Sacramento might end up doing what years of lawsuits and local grumbling have not quite pulled off yet: push the Los Angeles Angels to officially put “Anaheim” back in their name if the city wins the right to sell or re-lease Angel Stadium. A new proposal from an Assemblymember whose district includes the ballpark would tie any future sale or fresh lease paperwork to Anaheim’s name, and it has already prompted the city’s mayor to ask the city attorney for a legal review. A long-running branding tug-of-war over the team has suddenly become a potential state-level bargaining chip in the stadium and land use fight.

Assembly Bill 2512, introduced on Feb. 20, 2026, would tweak the Surplus Land Act with a special exemption that requires any “materials” tied to a sale or lease of Angel Stadium to refer to the club as the “Anaheim Angels,” according to the bill text on the California Legislative Information site. The measure, amended on March 19, 2026, also spells out that this naming rule would not kick in if the city and the team hammer out their own separate affiliation agreement.

Assemblymember Valencia has branded the proposal the “Home Run for Anaheim Act,” pitching it as a way to give residents a stronger say in how the stadium site gets used and to make sure Anaheim gets credit when development happens on the property. As reported by the Los Angeles Times, Anaheim Mayor Ashleigh Aitken has asked the city attorney to “explore whether the Angels have violated their current lease” by removing Anaheim from legal filings.

How the Measure Would Work

The bill uses the Surplus Land Act exemption process as its main leverage point. If Anaheim secures an exemption to dispose of the publicly owned stadium property, the city could then require that any sale or lease paperwork list the club as the “Anaheim Angels.” That conditional setup, which links naming rules to the administrative exemption instead of directly rewriting lease language, is the heart of the proposal, according to reporting from Sports Business Journal.

Lease Timeline and Leverage

How much practical leverage Anaheim has depends heavily on who controls the ballpark and for how long. The California State Auditor reports that the current lease runs through Dec. 31, 2032, with the Angels holding options that could extend the arrangement through 2038. That long-term deal, combined with failed talks in 2019 over a sale or redevelopment of the surrounding parking lots and other land, helps explain why lawmakers are now looking at a legislative workaround instead of relying only on litigation or direct negotiations.
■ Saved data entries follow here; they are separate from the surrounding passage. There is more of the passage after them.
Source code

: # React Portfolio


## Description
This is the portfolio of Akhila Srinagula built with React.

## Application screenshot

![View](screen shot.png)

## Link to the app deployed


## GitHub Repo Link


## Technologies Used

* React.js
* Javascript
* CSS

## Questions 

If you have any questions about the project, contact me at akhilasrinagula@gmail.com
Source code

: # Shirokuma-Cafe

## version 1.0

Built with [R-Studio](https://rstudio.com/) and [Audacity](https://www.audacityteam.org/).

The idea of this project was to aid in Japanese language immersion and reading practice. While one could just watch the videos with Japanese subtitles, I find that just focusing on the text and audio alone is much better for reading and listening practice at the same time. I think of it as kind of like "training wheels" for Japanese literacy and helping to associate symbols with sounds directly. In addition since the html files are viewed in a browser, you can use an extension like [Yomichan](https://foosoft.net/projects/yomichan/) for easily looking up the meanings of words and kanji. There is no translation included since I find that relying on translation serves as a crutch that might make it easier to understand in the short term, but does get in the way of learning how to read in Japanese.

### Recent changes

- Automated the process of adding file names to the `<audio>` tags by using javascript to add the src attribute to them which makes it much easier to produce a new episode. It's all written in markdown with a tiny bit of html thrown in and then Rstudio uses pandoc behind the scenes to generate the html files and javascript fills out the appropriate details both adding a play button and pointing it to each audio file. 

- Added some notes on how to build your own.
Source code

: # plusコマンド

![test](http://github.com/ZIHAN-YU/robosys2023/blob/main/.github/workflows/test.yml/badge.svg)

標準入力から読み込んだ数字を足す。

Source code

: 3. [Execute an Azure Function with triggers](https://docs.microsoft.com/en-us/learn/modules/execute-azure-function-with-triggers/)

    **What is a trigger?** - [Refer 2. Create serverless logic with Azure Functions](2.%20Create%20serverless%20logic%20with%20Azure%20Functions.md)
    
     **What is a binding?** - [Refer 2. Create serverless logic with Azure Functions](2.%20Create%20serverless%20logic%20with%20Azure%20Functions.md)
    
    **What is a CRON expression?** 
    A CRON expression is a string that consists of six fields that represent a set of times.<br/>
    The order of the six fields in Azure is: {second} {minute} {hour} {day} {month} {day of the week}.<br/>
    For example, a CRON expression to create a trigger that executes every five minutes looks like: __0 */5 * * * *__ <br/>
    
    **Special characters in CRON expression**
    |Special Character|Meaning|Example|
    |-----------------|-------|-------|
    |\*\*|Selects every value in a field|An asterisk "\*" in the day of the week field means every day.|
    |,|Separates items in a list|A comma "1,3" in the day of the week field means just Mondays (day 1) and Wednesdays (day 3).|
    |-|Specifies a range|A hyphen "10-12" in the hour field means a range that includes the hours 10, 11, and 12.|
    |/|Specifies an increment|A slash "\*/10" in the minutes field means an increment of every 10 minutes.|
City Reaction and What Comes Next

Supporters argue the bill would give Anaheim a real-world check on any future overhaul of the roughly 150-acre stadium site, since tying naming rights to land deals could influence how any redevelopment plays out. Several local leaders were involved in shaping the bill’s language. The proposal still has to clear committees and win floor votes in Sacramento before it can change state law, and city attorneys will decide whether to pursue any lease-related claims of their own. Those steps could stretch the naming and stadium dispute beyond baseball and deeper into state politics, Sports Business Journal reported.

Legal Context

The current fight is layered on top of a long legal history. Roughly two decades ago, when the club tried to market itself as the Los Angeles Angels of Anaheim, the city sued, arguing that the team had violated a lease clause that required Anaheim’s name. A jury ultimately found that the franchise had not breached that provision. AB 2512 aims to sidestep that path by making any naming requirement a condition of securing a surplus land exemption, rather than a direct lease mandate, language that is spelled out in the bill text on the California Legislative Information site.

For now, the Angels remain at Angel Stadium under a lease that keeps the team tied to the property for years unless the options change or a new deal is cut. AB 2512 would give Anaheim an additional tool in that relationship. If the city secures a Surplus Land Act exemption and moves ahead with a sale or lease, Sacramento lawmakers could require the team to officially carry the city’s name again, shifting the long-running argument over the ballpark into both city hall and the state Capitol.